**Brief**
Say how many lines in the records hold the word "noch", and give nothing but that number.
Provided material below:
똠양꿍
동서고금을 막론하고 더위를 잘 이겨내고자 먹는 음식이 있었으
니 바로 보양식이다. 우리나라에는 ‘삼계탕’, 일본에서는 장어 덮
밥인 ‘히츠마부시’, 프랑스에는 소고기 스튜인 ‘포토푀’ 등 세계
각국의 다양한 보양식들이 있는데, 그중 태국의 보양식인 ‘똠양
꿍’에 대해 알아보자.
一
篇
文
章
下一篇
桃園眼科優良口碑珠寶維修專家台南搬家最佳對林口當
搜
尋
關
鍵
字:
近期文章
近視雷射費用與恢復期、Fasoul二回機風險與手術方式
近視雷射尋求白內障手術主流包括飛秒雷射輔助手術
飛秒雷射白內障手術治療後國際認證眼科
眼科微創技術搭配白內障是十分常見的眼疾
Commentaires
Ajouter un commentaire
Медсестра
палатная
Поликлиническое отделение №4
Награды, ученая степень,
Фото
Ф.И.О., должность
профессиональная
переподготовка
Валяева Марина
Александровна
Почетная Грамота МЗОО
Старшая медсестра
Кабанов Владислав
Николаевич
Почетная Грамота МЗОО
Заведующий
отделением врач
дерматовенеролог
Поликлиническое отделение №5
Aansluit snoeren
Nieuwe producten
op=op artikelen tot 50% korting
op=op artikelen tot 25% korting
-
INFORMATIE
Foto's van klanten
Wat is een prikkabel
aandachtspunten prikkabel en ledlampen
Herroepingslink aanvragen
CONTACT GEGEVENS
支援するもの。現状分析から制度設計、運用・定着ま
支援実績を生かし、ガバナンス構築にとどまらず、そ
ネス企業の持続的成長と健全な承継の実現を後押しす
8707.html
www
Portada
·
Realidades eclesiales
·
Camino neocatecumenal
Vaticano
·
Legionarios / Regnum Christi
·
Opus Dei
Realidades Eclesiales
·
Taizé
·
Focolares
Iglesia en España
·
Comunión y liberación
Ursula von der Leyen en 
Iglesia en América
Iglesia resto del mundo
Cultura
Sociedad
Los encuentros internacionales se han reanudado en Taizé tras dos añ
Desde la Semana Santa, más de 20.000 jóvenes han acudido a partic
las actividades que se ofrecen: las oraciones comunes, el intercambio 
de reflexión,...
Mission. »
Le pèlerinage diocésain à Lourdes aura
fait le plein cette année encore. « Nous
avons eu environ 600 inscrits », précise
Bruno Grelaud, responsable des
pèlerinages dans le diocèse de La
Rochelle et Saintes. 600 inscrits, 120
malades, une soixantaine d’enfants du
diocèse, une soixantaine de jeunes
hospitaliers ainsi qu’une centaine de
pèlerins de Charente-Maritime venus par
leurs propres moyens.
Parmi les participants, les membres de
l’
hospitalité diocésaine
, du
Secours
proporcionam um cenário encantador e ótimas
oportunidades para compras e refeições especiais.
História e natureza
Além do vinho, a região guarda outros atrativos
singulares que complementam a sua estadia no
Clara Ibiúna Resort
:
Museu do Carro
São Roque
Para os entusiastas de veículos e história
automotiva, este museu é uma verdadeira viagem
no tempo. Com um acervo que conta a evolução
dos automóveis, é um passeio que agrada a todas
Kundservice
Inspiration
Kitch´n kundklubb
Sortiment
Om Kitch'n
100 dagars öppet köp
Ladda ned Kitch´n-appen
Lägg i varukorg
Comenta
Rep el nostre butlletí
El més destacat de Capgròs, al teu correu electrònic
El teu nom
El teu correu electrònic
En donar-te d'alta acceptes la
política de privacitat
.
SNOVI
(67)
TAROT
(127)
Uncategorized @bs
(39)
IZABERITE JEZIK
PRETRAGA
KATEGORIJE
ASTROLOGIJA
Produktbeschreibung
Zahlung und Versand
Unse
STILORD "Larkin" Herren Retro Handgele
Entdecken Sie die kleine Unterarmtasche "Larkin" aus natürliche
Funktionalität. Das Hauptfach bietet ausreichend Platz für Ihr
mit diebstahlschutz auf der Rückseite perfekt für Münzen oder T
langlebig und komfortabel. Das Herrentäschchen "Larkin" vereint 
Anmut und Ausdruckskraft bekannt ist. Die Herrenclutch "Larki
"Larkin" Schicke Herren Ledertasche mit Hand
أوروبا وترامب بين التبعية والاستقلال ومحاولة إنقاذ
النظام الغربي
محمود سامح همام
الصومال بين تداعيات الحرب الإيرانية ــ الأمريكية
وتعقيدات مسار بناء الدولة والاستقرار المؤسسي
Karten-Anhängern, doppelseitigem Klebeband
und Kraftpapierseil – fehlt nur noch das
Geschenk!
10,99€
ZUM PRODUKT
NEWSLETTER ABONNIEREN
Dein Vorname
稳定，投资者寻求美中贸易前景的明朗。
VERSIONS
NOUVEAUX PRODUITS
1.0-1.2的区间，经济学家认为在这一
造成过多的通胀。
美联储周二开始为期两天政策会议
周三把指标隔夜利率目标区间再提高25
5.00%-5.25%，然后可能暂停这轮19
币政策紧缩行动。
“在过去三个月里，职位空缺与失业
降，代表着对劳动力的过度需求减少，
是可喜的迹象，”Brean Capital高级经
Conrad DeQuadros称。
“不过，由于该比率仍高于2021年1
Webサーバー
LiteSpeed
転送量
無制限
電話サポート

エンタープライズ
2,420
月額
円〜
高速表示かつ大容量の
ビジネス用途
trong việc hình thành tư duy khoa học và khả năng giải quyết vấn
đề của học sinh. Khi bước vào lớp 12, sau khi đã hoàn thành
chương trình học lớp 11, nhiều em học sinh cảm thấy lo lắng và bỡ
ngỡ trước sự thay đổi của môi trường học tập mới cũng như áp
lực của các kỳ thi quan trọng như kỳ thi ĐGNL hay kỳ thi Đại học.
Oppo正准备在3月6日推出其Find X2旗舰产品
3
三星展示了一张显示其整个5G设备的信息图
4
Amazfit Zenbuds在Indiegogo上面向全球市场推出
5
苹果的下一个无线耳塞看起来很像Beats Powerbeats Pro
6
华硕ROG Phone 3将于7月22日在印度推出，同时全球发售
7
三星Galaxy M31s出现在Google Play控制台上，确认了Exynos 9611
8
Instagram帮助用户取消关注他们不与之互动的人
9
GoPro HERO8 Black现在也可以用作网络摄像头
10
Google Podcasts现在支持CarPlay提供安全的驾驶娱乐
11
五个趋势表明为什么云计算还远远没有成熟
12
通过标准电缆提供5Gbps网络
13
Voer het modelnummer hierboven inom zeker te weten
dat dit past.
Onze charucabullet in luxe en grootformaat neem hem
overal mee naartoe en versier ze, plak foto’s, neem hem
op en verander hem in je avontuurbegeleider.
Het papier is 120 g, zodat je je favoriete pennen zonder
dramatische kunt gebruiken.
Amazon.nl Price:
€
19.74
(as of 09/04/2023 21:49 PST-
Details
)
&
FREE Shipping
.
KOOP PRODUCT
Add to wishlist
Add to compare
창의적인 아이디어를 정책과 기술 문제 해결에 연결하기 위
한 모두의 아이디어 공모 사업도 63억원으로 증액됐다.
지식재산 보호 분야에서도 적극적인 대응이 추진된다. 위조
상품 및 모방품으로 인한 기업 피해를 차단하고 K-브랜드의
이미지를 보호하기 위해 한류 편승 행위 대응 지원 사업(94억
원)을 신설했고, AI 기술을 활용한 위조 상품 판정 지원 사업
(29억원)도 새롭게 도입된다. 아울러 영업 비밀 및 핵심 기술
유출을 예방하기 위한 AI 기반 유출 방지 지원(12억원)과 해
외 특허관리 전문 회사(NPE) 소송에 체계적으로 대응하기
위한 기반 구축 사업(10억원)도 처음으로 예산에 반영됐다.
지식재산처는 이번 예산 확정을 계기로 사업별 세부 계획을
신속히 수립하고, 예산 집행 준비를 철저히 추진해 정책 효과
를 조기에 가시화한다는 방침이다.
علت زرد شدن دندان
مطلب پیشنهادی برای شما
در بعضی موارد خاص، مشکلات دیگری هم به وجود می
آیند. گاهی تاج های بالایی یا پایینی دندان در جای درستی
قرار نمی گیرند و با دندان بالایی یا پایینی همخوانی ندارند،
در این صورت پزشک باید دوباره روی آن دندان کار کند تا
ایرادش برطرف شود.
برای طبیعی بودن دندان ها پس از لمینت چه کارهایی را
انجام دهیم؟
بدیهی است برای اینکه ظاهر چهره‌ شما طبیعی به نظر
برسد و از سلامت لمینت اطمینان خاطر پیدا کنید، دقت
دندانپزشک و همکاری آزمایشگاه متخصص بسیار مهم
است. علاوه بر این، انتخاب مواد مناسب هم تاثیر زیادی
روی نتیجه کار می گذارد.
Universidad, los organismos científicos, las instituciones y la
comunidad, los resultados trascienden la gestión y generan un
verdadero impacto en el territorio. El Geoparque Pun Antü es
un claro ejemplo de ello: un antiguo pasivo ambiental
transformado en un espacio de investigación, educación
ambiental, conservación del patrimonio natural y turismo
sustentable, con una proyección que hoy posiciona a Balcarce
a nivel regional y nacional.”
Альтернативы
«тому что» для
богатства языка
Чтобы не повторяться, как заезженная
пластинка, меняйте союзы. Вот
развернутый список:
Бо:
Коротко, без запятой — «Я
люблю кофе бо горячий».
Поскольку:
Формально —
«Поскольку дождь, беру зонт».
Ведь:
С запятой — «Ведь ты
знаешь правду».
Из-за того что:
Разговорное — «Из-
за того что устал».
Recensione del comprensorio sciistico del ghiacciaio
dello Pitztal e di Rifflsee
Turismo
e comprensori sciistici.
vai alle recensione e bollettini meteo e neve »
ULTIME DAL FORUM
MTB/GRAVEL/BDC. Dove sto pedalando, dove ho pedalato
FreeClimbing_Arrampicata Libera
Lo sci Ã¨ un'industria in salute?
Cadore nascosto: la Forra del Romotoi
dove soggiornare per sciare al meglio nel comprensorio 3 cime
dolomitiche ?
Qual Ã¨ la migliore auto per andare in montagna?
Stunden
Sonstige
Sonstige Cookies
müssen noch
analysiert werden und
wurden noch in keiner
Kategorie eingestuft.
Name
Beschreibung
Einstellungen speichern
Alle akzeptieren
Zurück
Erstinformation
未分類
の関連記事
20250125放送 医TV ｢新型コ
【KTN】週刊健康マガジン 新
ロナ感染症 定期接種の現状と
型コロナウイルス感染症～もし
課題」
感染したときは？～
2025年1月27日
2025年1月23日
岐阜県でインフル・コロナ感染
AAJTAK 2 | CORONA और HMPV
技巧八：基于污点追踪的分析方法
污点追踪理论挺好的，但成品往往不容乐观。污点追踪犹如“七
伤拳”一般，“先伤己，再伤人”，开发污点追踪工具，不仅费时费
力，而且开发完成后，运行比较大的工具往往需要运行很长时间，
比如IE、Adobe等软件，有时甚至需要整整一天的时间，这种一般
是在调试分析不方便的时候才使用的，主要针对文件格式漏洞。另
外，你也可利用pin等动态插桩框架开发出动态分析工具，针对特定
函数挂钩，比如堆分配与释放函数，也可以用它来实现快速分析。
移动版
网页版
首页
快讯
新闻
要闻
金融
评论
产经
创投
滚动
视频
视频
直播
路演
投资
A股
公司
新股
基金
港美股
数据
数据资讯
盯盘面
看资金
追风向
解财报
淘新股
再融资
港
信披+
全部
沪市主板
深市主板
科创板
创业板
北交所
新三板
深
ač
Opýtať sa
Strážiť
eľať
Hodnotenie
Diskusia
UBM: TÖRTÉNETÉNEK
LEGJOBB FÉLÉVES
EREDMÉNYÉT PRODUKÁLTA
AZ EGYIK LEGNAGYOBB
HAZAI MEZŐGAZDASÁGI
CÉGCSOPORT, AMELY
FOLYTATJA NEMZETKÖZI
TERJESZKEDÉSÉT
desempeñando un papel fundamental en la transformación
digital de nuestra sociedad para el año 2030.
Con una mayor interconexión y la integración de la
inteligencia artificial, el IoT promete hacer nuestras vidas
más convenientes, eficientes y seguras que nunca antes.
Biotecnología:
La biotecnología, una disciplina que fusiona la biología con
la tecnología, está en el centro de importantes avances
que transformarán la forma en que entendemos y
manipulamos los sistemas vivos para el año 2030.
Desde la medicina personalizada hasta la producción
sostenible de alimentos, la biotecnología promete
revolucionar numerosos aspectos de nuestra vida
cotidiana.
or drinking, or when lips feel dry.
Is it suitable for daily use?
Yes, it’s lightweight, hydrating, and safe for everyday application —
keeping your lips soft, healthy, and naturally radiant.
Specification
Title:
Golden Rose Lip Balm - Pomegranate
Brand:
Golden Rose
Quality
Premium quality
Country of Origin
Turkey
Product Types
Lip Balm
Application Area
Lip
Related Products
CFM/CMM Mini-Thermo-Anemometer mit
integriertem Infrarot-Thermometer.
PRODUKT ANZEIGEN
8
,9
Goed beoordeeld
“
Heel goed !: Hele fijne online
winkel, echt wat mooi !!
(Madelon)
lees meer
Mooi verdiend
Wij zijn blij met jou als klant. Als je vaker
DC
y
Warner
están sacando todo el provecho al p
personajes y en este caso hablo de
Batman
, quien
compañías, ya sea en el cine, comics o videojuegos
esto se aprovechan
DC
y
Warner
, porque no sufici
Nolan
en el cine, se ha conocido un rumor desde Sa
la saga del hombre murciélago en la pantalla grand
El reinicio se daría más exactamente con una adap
End of Provided material.
**Response for this exercise**
3